The questions are often more exciting than the an - swers in terms of specific applications. It took ten years from the time algorithms for face recognition were first published until cameras actually used them. “From a scientific point of view, things had nearly come to a standstill”, says Ommer. With the help of the Heidelberg “Industry on Campus” programme, he wants to shorten this “dead” phase in which results exist, but are not applied, while still maximising the practical benefits of his research. Industrial partners like Bosch are already using computer vision, e.g. for quality control in the production of tools.
Even as a child, Ommer was interested in the natural sciences. His father was a physics teacher, and Ommer wrote his first programme code as a nine-yearold. He skipped eleventh grade. Today, the young Junior Professor often works with researchers from other disciplines. He wants to develop new approaches in computer science to help colleagues advance their research while solving problems in his own discipline. “By now, many people have realised that together we can overcome disciplinary boundaries.”
“With Björn, we’ve really struck gold”, says biologist Thomas Kuner. The two scientists worked together to analyse healthy and damaged nerve ends in mouse paws, charting the effect of pain and healing in 3D. Kuner had previously worked with mathematicians, and nearly despaired in the face of communication problems: “When they started talking about diffusion equations, they lost us, and when we talked about synapses, they stopped listening”, he says. “Björn was different; he really delved into our field of research. We brought him a biologically relevant question. He helped us come up with a unique analysis — that’s no standard solution.”
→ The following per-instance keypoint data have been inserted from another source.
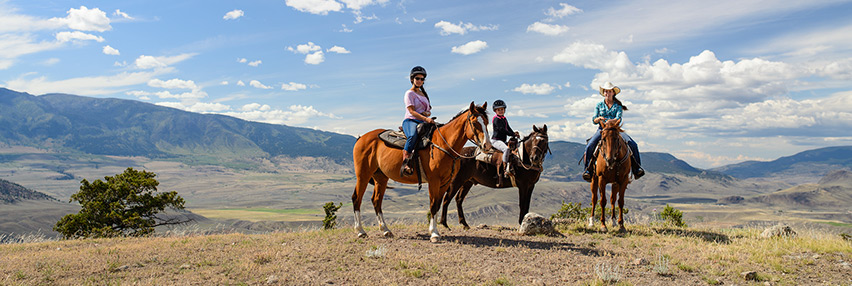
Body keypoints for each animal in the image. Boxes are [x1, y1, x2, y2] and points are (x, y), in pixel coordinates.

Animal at [350, 101, 490, 242]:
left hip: (381, 177)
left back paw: (386, 230)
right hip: (363, 175)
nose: (487, 146)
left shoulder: (446, 182)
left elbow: (438, 204)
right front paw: (434, 234)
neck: (443, 144)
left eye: (487, 122)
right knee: (357, 198)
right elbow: (433, 204)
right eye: (475, 123)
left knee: (376, 200)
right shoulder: (434, 181)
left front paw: (435, 232)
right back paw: (360, 231)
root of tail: (361, 138)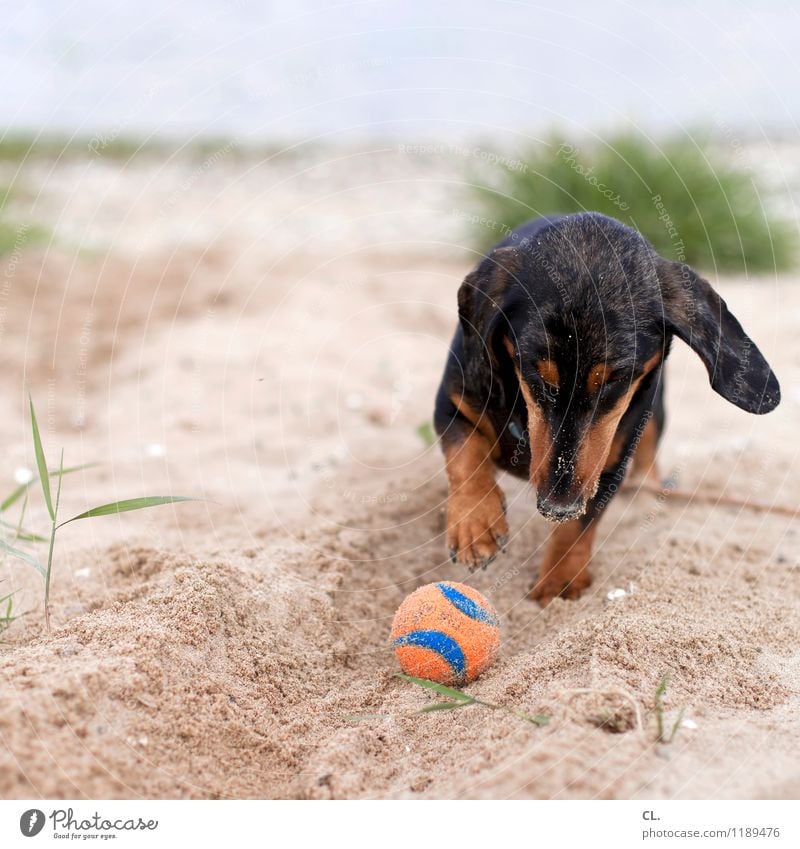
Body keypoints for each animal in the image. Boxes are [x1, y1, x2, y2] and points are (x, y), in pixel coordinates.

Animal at [434, 215, 780, 608]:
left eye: (614, 381)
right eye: (538, 374)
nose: (557, 508)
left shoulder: (609, 465)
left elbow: (580, 526)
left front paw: (558, 585)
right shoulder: (451, 406)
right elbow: (465, 453)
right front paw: (474, 525)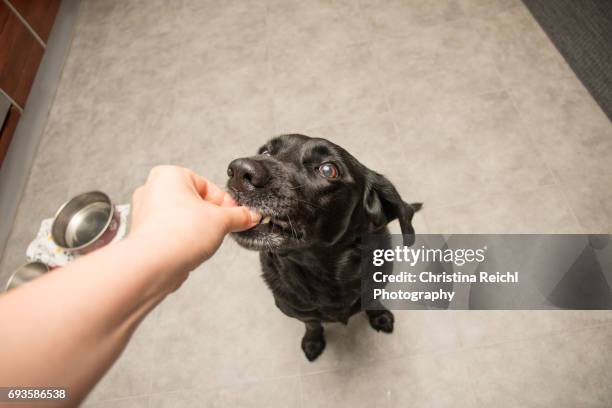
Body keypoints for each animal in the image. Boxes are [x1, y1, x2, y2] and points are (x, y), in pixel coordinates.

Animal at [225, 135, 420, 360]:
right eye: (265, 152)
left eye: (328, 170)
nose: (239, 171)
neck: (324, 275)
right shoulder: (299, 312)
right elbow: (312, 324)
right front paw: (313, 341)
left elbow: (372, 301)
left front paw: (379, 316)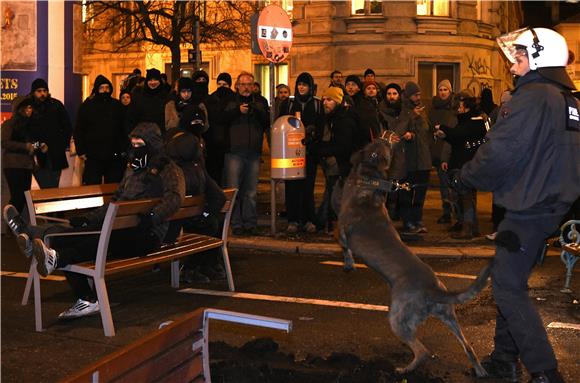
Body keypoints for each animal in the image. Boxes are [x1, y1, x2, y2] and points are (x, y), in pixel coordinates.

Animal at [336, 141, 490, 378]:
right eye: (378, 146)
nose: (387, 139)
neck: (369, 182)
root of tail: (433, 290)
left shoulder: (342, 231)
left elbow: (345, 249)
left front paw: (348, 265)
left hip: (397, 318)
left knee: (423, 351)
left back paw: (404, 370)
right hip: (449, 316)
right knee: (468, 347)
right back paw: (480, 370)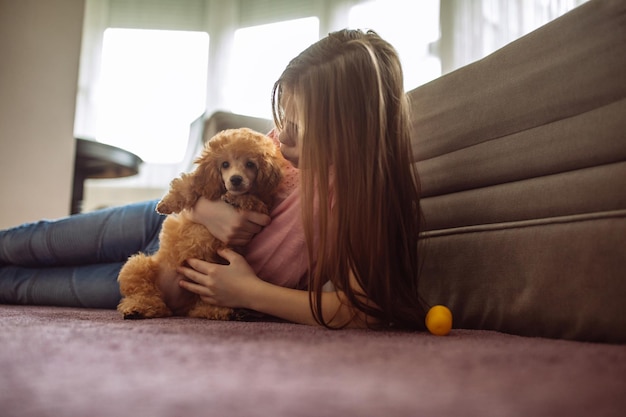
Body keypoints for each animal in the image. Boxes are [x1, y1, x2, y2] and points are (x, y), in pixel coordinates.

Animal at [116, 128, 284, 320]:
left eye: (250, 164)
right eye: (225, 164)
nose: (236, 179)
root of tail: (173, 306)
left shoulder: (262, 207)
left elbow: (250, 199)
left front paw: (235, 197)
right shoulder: (203, 185)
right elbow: (187, 184)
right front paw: (166, 204)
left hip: (205, 293)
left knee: (200, 309)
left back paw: (229, 312)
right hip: (137, 266)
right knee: (143, 294)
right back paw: (137, 308)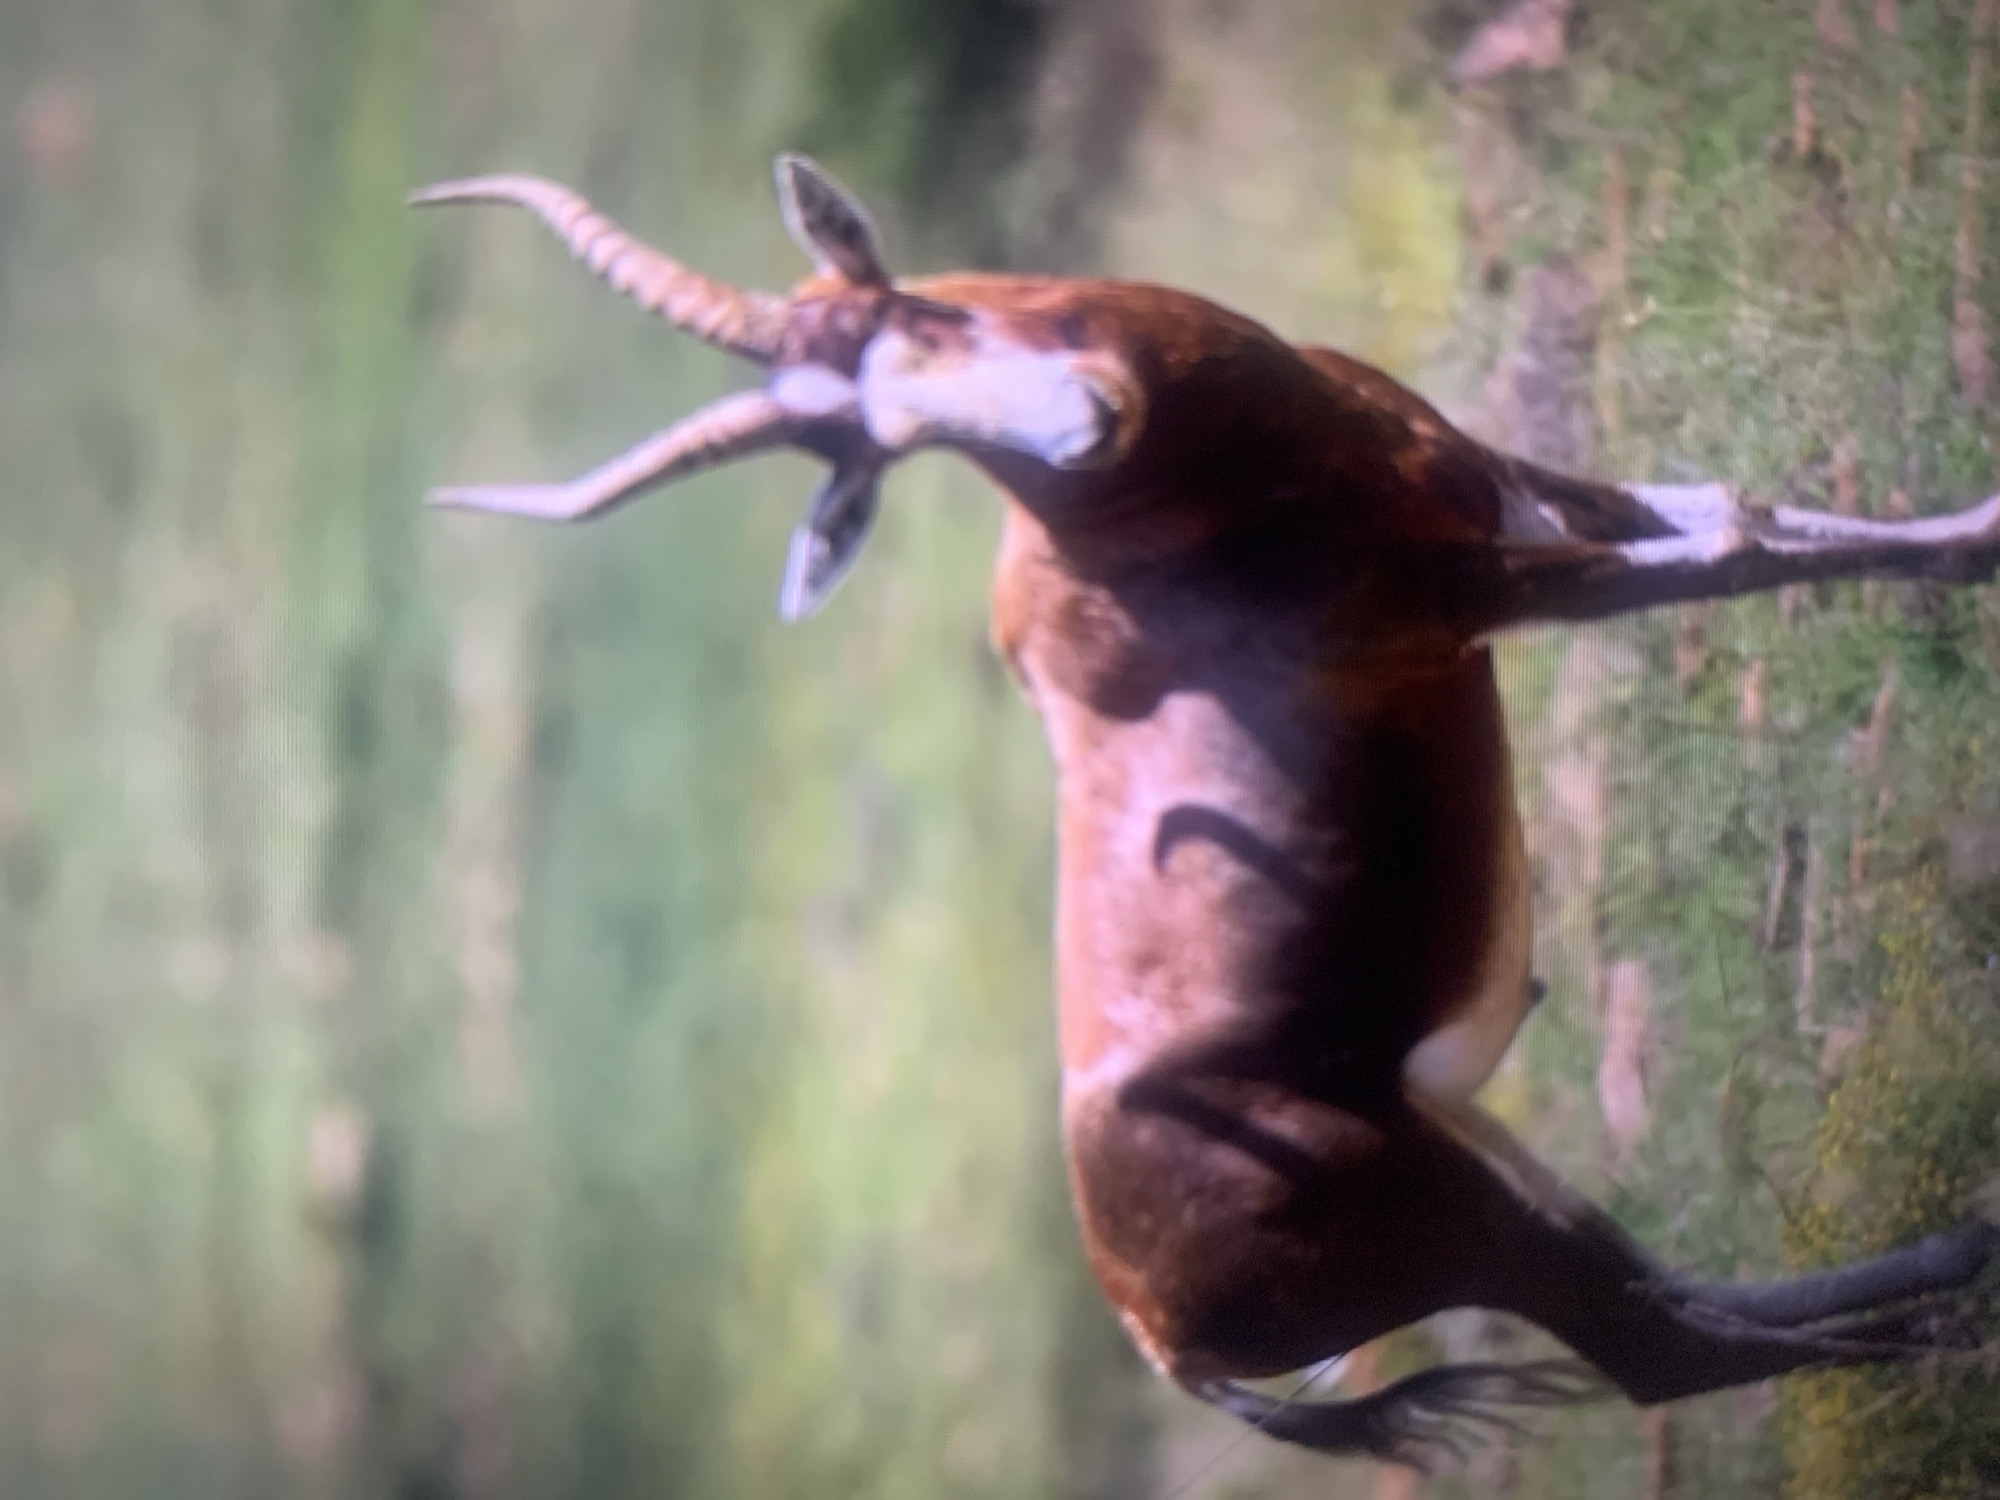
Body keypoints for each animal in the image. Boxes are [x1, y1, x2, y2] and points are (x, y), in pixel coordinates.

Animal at [413, 156, 2000, 1466]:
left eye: (904, 319)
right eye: (872, 436)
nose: (1077, 425)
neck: (1136, 525)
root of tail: (1153, 1336)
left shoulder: (1497, 483)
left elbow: (1726, 507)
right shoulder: (1475, 590)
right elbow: (1737, 548)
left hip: (1468, 1164)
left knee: (1664, 1292)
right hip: (1455, 1217)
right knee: (1664, 1349)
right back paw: (1947, 1330)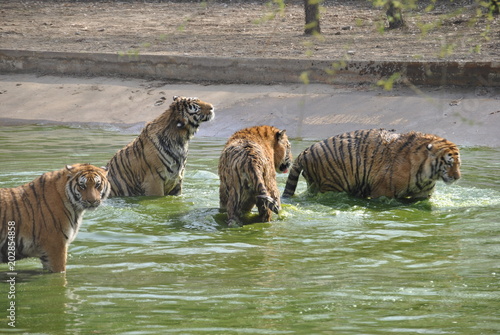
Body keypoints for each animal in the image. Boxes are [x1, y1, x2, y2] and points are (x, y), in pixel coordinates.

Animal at [284, 129, 462, 201]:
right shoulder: (382, 192)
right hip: (332, 185)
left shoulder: (423, 195)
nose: (457, 177)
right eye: (449, 163)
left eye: (458, 164)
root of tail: (305, 151)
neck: (427, 175)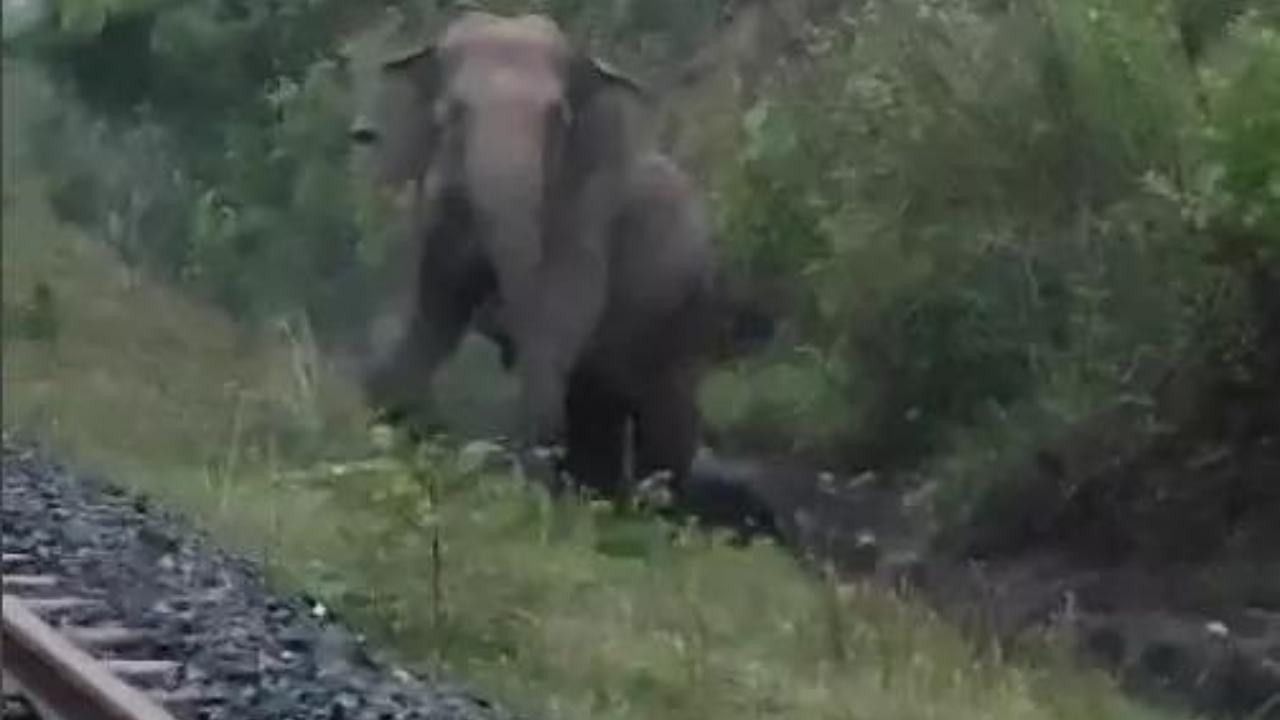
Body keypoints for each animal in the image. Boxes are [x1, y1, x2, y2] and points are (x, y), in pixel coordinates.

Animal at [350, 10, 719, 501]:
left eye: (556, 118)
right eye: (454, 113)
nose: (497, 315)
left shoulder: (587, 205)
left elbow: (562, 310)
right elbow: (434, 307)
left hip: (684, 322)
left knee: (664, 421)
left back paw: (645, 504)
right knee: (596, 413)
Unlike scientists in bionics, Björn Ommer doesn’t want to imitate complex natural processes. “But looking at how Nature works helps me find out if my solution is plausible and elegant.” This way of working is often based on nothing but intuition. Ommer finds the holistic image recognition process with scanning windows implausible: “If you were looking at an image you would never start at the upper left corner and then proceed block by block. What if there was a lion waiting on the lower right? You’d be eaten”, says Ommer and laughs. “An algorithm that doesn’t take that into account just doesn’t feel right.”
Prof. Dr. Björn Ommer
Björn Ommer studied computer science and physics at the University of Bonn and earned his PhD in computer science in 2007 from the Swiss Federal Institute of Technology (ETH). After a first position as postdoctoral researcher in Zurich, he transferred to a similar position at the University of Berkeley in California. There he continued his work on computer vision. Teaching computers to see has remained the focus of his research after his transfer to Heidelberg in 2009, where he is now a Junior Professor of Computer Science at the Heidelberg Collaboratory for Image Processing (HCI) and heads a research group of seven scientists. His work centres on the question of how objects and actions can be automatically recognised in static and moving images — his findings are applied in interdisciplinary projects with Heidelberg cultural and biomedical scientists.